“Uzbekistan: No Advancement,” concludes United States Labor Department
October 8, 2014
The U.S. Department of Labor reports forced labor and child labor remained entrenched in Uzbekistan’s cotton sector in 2013
(Washington) 8 October 2014: The U.S. Department of Labor concluded the Government of Uzbekistan maintained its system of forced labor of children and adults in the cotton sector, in its report 2013 Findings on the Worst Forms of Child Labor, released yesterday.
“Forced labor cotton production takes a heavy toll on Uzbek children,” saidUmida Niyazova, Director, Uzbek-German Forum for Human Rights. “Not only were older children mobilized en masse in 2013, but teachers and other public-sector workers were as well. As a result, children not sent to pick cotton had school canceled or sat in over-crowded classrooms in which a language teacher may be teaching science.”
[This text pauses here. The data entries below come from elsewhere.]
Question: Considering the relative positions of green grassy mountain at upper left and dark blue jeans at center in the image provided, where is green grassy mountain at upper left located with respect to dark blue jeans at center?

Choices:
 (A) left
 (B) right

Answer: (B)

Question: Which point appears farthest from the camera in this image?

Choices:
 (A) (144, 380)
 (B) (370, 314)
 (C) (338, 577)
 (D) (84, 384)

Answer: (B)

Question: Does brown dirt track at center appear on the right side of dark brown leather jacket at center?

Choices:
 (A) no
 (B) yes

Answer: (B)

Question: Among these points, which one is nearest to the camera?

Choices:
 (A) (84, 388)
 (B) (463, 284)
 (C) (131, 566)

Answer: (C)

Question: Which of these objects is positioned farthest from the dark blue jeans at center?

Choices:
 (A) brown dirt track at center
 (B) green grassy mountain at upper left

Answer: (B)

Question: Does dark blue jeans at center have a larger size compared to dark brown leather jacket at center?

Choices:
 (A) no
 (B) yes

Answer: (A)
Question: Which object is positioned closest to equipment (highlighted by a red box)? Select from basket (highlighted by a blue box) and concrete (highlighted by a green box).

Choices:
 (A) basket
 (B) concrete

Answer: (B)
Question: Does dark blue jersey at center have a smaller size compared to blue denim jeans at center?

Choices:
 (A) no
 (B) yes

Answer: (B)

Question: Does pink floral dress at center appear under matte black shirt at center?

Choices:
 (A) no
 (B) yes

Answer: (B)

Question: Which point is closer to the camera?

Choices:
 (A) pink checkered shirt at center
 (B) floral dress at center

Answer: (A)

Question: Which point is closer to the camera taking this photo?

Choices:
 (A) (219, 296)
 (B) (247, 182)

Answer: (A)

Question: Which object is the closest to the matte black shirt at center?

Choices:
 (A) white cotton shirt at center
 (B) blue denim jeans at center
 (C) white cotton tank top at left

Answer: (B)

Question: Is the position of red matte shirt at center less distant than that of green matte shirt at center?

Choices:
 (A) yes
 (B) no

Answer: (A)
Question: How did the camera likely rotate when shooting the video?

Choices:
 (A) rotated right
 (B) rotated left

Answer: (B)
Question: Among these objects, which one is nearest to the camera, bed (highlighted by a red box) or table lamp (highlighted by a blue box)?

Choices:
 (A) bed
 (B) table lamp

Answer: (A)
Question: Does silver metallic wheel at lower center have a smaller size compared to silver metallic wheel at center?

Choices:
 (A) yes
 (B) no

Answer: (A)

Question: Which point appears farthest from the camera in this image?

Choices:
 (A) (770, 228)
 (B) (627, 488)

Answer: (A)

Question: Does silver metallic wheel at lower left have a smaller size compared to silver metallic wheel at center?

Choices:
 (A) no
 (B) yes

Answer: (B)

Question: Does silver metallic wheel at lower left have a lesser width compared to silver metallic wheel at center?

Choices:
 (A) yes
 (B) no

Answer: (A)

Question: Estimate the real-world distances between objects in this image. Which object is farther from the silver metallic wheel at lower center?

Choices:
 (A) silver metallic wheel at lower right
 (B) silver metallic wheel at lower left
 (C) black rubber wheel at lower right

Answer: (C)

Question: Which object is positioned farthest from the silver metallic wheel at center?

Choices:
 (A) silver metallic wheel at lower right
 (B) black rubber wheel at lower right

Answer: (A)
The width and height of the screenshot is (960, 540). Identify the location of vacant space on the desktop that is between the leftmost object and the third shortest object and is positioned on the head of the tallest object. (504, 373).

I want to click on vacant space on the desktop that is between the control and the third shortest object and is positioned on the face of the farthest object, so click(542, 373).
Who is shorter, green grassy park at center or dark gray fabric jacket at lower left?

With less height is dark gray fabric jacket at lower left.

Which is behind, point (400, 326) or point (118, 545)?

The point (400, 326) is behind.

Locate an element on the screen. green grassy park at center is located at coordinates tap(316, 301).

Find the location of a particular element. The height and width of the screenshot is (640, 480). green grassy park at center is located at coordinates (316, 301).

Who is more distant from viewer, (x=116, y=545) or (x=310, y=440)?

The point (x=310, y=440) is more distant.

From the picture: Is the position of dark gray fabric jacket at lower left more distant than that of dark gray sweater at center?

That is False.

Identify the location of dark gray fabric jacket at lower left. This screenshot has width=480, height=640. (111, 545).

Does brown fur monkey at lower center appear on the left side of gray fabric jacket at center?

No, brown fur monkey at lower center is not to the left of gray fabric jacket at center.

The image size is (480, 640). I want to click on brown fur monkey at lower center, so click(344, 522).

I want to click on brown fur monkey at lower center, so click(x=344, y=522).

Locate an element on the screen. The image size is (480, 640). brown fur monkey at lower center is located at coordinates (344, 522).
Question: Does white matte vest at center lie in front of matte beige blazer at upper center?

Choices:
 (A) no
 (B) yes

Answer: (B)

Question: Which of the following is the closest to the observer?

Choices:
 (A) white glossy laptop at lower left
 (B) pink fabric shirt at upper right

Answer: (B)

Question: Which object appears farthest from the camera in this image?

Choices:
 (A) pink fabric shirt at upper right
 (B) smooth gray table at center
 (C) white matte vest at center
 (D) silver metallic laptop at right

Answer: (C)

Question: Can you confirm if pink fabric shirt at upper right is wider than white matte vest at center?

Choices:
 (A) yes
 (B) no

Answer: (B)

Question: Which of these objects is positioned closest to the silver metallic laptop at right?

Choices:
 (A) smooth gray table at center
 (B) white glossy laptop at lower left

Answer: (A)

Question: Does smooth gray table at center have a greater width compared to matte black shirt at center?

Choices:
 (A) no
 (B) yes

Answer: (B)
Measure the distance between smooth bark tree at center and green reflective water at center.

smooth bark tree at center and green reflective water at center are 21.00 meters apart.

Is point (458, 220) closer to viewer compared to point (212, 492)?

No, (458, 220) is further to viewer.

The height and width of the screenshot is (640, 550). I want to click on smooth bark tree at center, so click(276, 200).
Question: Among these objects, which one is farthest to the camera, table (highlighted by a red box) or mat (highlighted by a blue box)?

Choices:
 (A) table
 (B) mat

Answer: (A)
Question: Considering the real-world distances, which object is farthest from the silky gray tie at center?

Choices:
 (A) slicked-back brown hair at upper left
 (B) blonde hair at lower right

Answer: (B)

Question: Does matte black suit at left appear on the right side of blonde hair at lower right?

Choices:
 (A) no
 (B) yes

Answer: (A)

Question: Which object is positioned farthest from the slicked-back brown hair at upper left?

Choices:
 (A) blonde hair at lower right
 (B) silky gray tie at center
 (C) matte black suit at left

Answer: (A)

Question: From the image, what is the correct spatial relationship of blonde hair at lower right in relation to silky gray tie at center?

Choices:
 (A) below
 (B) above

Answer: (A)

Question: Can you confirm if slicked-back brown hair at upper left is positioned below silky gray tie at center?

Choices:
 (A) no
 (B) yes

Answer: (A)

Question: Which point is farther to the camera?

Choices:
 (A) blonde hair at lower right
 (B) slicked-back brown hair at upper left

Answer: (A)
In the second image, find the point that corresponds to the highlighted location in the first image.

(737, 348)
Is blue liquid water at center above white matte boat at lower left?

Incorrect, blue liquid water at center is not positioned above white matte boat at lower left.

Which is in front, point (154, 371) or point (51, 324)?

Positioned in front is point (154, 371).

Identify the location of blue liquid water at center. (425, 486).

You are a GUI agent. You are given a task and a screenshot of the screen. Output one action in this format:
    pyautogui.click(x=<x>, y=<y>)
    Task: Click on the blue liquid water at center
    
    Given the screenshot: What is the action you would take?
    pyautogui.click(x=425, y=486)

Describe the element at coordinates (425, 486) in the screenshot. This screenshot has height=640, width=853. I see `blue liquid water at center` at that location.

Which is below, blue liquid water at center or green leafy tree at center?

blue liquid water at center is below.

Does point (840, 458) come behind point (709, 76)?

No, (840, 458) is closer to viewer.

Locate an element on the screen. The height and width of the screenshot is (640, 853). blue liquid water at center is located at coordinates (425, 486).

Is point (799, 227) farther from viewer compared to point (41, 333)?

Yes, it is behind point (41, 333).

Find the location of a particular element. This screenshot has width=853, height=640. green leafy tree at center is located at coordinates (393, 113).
In its chapter on Uzbekistan in 2013, the Labor Department report emphasizes the government’s complicity in systematic forced and child labor and recommends reforming the quota system to eradicate forced child labor. It notes that despite the presence of ILO observers, the Uzbek government mobilized children to pick cotton to meet government-mandated quotas during the 2013 cotton harvest. While acknowledging the efforts to keep children under age 15 out of the cotton fields, the Labor Department also cites U.S. Embassy and NGO reports that children as young as 10 picked cotton. The report raises concerns around the Uzbek government’s control of information, which prevents comprehensive monitoring, and the impacts of forced labor on children’s right to education. On the ILO monitoring mission during the 2013 cotton harvest, the Labor Department report observes that monitoring teams included government representatives, reported significant absenteeism in high schools, and may have underestimated the number of children picking cotton.
The Labor Department publishes the Findings on the Worst Forms of Child Labor report annually, to inform the U.S. government whether countries are fulfilling commitments to eliminate the worst forms of child labor in order to be eligible for trade preferences.
The timing of the report release corresponds with the middle of the 2014 cotton harvest. The Uzbek government has continued to use its forced labor system of cotton production this year. The government continues to implement policies that subject farmers to forced labor, including the imposition of quotas and punishing farmers who do not fulfill them. Still in the position of working as government forced laborers, farmers are unable to hire field workers, so the government has continued its policy of mobilizing the forced labor of citizens. Its decision to prohibit the use of child labor has increased the burden on 18-year old college students, university students, public- and private-sector workers nationwide. It has also created a tension among local authorities, whose jobs depend on fulfilling quotas designated for their region and district. Now halfway through the harvest, authorities are using the same coercion to mobilize cotton pickers that has characterized all previous harvests in independent Uzbekistan, and the pressure to fulfill quotas has already trumped the ban on child labor in some cases.